Strawberry Jam


Season of Strawberry has just gone now (April till June). 
Using Strawberry as Milkshake, Smoothie, Cake, Croissant, Muffins,cupcakes or eating as a fruit is delicious.
But making strawberry as jam and canning it can be used all time of the year.

This recipe is tried and I making jam every year from last two year.  I have used Lemon Juice instead of Pectin, as it helps the jam set up and will also help prevent the growth of bacteria.

Strawberry jam can be used with bread, applied on roti for children, with croissant, Pancakes, Waffles, cupcakes, and muffins.


INGREDIENTS
  • 4 LBS Strawberry
  • Sugar (as per taste)
  • 1/2 Lemon juice

STEP BY STEP TO MAKE STRAWBERRY JAM
  1. Slice the strawberries or blend them or crush them.
  2. In a thick based Pan add these strawberries, sugar and lemon juice.
  3. Stir over medium to low heat till sugar is dissolved.
  4. Increase heat and bring mixture to boil.
  5. Stir frequently (so that it doesn't stick at bottom of pan) , continuing to boil until jam thickens and bubbles completely over the surface of the jam.
  6. Transfer Jam to a jar, leaving few space on top while filling and then close it immediately.
  7. Leave it to cool at room temperature.
  8. Then you can store in Refrigerator and its ready to use after 2 days.

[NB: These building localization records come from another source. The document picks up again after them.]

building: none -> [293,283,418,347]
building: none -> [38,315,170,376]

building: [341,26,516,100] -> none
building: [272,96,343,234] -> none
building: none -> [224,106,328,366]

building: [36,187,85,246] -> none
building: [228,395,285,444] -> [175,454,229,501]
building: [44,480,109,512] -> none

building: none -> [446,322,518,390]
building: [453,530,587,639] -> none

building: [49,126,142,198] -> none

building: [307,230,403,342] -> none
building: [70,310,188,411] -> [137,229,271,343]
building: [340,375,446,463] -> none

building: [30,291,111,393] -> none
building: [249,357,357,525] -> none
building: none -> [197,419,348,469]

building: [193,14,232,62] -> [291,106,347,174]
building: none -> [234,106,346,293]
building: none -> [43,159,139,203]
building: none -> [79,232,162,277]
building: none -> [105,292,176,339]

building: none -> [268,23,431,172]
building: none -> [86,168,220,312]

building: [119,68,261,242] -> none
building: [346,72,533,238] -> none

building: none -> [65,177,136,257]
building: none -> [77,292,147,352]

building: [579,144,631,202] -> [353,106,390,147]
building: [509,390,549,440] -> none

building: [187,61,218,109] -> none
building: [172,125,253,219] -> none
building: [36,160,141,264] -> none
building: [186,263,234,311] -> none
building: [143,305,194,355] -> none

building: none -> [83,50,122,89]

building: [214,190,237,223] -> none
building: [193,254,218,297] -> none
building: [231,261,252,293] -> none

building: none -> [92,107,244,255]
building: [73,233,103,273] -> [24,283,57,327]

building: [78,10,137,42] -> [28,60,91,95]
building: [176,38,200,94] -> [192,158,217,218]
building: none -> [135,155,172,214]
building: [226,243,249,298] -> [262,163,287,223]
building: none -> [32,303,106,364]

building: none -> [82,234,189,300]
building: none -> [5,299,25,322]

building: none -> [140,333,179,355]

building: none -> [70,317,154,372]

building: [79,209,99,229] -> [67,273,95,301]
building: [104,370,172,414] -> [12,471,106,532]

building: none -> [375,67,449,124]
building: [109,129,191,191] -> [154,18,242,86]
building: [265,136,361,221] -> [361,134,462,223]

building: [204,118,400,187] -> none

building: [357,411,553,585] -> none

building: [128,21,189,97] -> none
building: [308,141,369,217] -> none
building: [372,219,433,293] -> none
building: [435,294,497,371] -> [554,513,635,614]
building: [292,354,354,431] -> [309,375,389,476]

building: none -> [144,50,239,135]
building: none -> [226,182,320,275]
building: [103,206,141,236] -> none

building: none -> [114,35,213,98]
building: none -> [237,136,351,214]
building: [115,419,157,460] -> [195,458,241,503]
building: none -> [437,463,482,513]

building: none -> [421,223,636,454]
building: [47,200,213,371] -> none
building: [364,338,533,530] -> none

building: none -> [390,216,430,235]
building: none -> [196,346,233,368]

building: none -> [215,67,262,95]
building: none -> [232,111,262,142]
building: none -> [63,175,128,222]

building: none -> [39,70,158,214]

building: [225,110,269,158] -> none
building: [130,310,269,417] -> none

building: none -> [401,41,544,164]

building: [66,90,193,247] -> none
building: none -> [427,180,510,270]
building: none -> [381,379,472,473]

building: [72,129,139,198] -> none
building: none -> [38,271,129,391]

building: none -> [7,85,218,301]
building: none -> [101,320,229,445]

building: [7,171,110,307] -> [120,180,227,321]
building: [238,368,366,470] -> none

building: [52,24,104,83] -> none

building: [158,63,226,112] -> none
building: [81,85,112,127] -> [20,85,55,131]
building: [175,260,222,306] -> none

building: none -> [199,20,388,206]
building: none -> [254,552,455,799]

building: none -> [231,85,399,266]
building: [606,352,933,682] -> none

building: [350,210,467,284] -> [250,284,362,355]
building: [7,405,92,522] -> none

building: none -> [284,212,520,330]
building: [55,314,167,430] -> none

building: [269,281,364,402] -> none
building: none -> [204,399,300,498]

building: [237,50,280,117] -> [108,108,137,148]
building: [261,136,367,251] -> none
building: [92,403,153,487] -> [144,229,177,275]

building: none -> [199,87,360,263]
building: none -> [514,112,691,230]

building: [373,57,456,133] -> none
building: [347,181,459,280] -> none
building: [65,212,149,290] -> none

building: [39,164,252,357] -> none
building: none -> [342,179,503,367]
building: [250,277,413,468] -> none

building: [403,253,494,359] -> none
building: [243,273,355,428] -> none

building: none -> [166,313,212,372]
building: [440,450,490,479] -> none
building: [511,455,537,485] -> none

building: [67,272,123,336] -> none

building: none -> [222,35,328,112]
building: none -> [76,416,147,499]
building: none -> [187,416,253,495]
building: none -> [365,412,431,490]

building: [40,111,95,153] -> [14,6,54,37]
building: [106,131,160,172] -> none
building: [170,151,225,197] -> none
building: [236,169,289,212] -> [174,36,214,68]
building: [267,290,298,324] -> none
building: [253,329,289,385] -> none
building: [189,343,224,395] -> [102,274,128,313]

NOTES (HOW TO CHECK CONSISTENCY OF JAM IF ITS DONE OR NOT)
  1. When the mixture has thickened, place small plate or bowl in freezer for 5 minutes or until chilled. Spoon a little of hot jam onto cold saucer. Return to freezer for 2 minutes or until chilled. Touch the conserve. If it wrinkles and feels gel-like, it's ready to bottle. If not keep cooking and test it every 5 minutes.
  2. Swirl your spatula though your cooking jam, hold it up over the pot, and watch how it falls.If jam runs right off the spoon and looks thin and runny, it's not done yet. However if it forms thick droplets that hangs heavily off the bowl of the utensil but don't immediately fall off, it is either nearing completion or is done.